_THE PROBLEM_: Find each line in the records below that contains the word "index", and copy it out.

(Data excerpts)
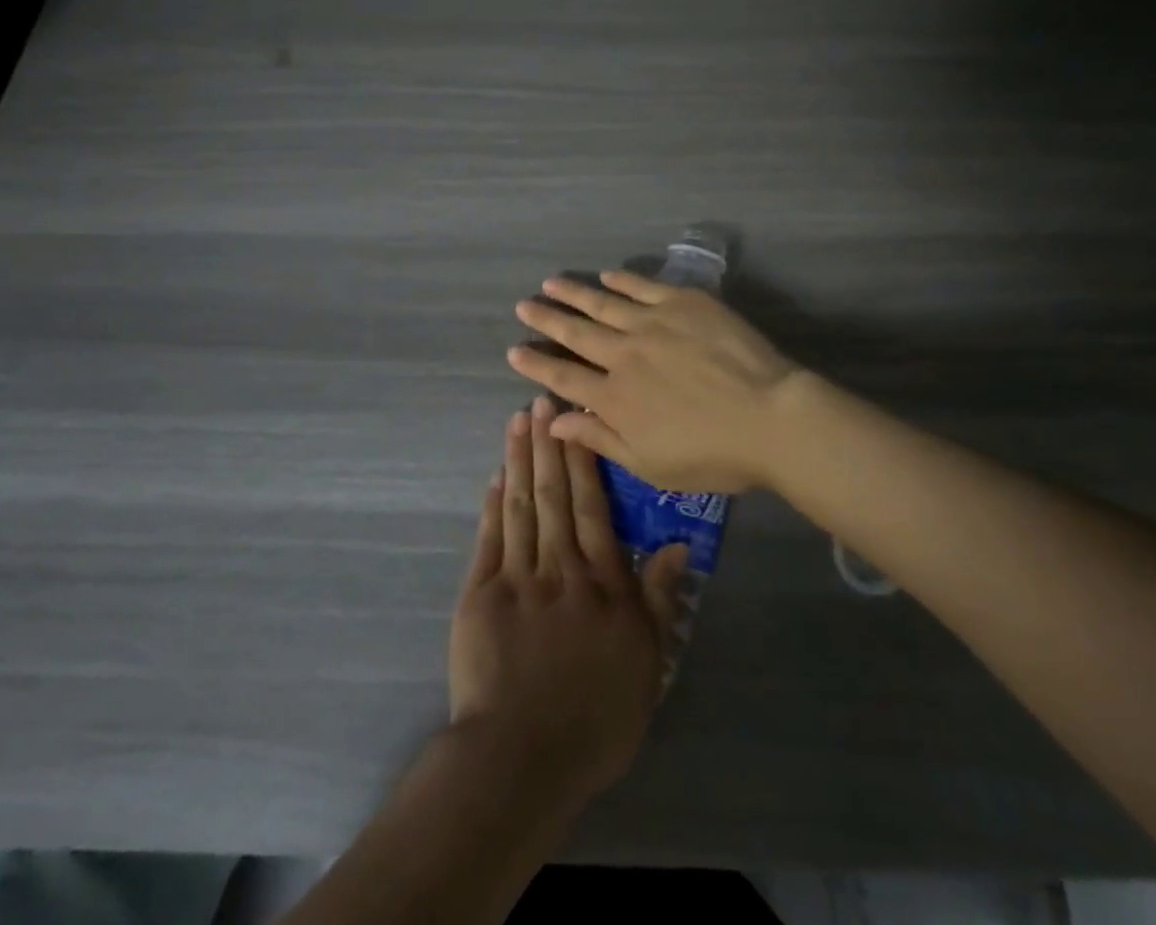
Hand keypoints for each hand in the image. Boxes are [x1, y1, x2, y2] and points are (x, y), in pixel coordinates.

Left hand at [449, 396, 687, 802]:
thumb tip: (676, 543)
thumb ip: (658, 598)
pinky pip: (489, 537)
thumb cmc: (595, 717)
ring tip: (518, 420)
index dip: (584, 460)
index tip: (577, 421)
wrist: (521, 757)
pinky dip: (493, 503)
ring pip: (521, 504)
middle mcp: (560, 566)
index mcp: (601, 581)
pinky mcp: (480, 593)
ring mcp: (516, 576)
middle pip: (554, 494)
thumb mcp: (647, 663)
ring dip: (520, 459)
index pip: (593, 506)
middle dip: (548, 444)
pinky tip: (495, 474)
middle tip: (543, 399)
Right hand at [507, 269, 802, 492]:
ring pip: (603, 303)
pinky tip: (607, 275)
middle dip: (546, 319)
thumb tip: (554, 421)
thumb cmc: (712, 454)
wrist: (769, 416)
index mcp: (614, 397)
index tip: (514, 350)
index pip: (563, 377)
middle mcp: (623, 354)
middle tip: (523, 305)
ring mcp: (652, 323)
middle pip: (576, 333)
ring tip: (552, 282)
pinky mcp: (683, 302)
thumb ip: (599, 438)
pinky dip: (622, 280)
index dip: (536, 364)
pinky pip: (644, 286)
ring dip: (574, 293)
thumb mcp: (649, 464)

_SOLUTION FOR THIS PROBLEM_:
index dip: (584, 460)
index tip: (577, 421)
index mcp: (601, 581)
index pip: (593, 506)
index mcp: (614, 397)
index tip: (514, 350)
index pip: (563, 377)
index dip: (536, 364)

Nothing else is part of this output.